I can’t use extern __shared__ array because each thread has to compute its own array and can’t be shared.

I can’t declare a (max) fixed array size because it would be very inefficient for my task.

The solution adopted (thanks to the proposed solution for this question) is to create an array in the kernel with the new function (e.g. int *array=new int[] ); so each thread initializes and calculates its array.

Once I’m done writing the array I need to read the values for the next steps in the calculation of the metric. I have checked that up to this point the values written in the array are correct.

The problem arises when the thread try to read the elements previously written, it seems that it reads values written by others threads.

Aren’t the arrays created with new private for each thread?

Could it be a heap size problem? (I already tried to set the heap size>8MB, i.e. 256MB)

How can I solve this problem?

Yes, the arrays are separate from each other. However they are not “private” in what I would consider to be the usual sense of that word. The pointer returned by new is a pointer to the logical global space. That means that if the pointer was somehow passed to another thread, that other thread would be able to read data, using that pointer, that was written by the first thread.

You haven’t provided a full example so that’s about as far as I can go. I suggest the usual general debug practices:

  • make sure you are using proper cuda error checking
  • run your code with compute-sanitizer

and the debug best practice associated with in-kernel new or malloc usage:

  • before using the returned pointer, test it against NULL. The device runtime signals an allocation error by returning a NULL pointer. If the pointer is NULL, don’t attempt to dereference it.

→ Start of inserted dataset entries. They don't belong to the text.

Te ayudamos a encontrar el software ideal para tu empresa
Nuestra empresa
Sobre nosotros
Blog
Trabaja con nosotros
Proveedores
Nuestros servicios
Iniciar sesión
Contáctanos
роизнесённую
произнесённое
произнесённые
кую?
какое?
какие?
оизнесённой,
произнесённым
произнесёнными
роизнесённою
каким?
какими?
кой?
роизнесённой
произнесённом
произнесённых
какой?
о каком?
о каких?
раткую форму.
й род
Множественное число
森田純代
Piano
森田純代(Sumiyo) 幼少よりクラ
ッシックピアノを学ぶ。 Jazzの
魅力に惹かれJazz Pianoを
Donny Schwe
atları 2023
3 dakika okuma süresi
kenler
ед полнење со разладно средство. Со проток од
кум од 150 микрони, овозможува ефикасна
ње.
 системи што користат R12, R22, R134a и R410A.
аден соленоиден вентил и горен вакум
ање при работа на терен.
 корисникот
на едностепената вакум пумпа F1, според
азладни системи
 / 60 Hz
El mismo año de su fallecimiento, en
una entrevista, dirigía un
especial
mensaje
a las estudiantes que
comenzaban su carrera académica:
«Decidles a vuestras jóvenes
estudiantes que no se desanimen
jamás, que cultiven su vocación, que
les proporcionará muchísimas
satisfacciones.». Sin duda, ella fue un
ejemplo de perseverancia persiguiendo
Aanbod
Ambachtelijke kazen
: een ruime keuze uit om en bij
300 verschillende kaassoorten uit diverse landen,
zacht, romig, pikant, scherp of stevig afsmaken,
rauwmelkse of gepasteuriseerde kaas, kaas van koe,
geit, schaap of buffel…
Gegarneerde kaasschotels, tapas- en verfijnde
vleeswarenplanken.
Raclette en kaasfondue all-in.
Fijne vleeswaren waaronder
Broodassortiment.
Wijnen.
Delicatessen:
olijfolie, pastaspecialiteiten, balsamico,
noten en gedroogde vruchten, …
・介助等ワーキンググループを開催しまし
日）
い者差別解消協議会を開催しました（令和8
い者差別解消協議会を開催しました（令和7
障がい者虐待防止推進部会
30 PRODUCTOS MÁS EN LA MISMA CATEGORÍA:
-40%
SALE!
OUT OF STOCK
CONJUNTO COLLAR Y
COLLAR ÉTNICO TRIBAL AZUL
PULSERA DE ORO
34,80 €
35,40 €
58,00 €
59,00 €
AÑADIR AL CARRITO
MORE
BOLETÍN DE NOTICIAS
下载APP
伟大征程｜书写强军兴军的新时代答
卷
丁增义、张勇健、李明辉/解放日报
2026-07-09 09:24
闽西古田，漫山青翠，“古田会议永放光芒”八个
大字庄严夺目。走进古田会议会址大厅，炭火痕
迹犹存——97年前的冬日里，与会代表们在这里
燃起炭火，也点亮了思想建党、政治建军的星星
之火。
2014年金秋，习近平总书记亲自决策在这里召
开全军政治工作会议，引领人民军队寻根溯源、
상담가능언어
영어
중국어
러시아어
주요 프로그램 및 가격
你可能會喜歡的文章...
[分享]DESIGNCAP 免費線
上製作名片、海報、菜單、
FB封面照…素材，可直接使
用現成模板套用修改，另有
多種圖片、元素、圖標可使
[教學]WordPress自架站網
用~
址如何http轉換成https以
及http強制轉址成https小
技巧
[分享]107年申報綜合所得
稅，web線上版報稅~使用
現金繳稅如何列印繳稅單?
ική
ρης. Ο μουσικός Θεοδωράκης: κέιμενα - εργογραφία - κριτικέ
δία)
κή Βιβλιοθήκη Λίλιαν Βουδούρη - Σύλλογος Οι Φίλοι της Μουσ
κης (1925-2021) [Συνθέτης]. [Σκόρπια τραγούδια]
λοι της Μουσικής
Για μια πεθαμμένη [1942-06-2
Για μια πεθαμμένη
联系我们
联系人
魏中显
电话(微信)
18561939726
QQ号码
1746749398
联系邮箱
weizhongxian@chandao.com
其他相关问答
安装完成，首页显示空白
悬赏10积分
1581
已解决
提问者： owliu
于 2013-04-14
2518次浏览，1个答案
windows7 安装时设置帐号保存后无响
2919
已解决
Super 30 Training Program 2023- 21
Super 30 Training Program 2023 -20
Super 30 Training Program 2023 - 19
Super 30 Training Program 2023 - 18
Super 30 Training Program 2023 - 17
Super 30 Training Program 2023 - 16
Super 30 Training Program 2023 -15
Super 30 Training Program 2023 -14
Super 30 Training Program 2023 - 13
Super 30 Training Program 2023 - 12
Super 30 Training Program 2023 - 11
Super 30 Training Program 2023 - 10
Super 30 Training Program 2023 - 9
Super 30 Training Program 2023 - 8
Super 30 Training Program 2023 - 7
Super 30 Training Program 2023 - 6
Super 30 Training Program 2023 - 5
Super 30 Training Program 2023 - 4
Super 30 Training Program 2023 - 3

note that compute-sanitizer is able to detect out-of-bounds accesses to allocations created with in-kernel new, which might be a possible issue based on your description.

This is my __global__ function:

_global_ void expectedForce(int* IR_vec, int* IC_vec, int numOfNodes, int maxDegree, double* d_exf) {

    int seed = blockDim.x * blockIdx.x + threadIdx.x;

    if (seed < numOfNodes && seed != 0) {
        double ExF = 0; // metric I want to calculate for each node
        int degreeIndex = 0;
        int* distOne = new int[maxDegree]; // array containing node's neighbors

        if (&distOne == NULL) { printf("distOne failed\n"); return; }

        ... // calculating node's neighbors and putting them in distOne array

        int* degrees = new int[] {0}; // array storing the rank of neighboring clusters for each node -> this is the tricking array

        if (&degrees == NULL) { printf("gradi failed\n"); return; }

        ... // for each cluster I calculate its degree (number of arcs coming out of the cluster) by a __device__ function and store it in degrees array 
               degrees[degreeIndex] = clusterDegree; 

        // if I check the values with a printf they are correctly written in the degrees array

        for (int K = 0; K < degreeIndex; K++) { // here I have to normalize values by their final sum
            if (degrees[K] != 0) {
                norm = (float)degrees[K] / degreesTotalSum; // code PROBLEM: the thread reads the wrong values, maybe the ones written in the degrees array from another thread 
                ExF -= log(norm) * norm;
            }
        }

        d_exf[seed] = ExF;

    }
}


This is an extract from the main:

    int threadsPerBlock = 1024;
    int blocksPerGrid = (numOfNodes + threadsPerBlock - 1) / threadsPerBlock;


    expectedForce <<<blocksPerGrid, threadsPerBlock >>> (IR_vec, IC_vec, numOfNodes, maxDegree, d_exf);
    CUDA_CALL(cudaDeviceSynchronize());

That is not correct, and any others like it.

You want something like this:

if (distOne == NULL)

Also this doesn’t look valid to me:

int* degrees = new int[] {0};

What is your expectation about the size of the allocation there? It doesn’t make any sense to me. Furthermore, when I attempt that in my own test case, I get compile errors.

I would also suggest that any new operations in your kernel code also have a corresponding delete operation (when you are finished using that particular allocation). That is just good C++ programming practice, not unique or specific to CUDA, and I don’t know if your actual code has those or not.

Beyond that I wouldn’t be able to help without a complete example.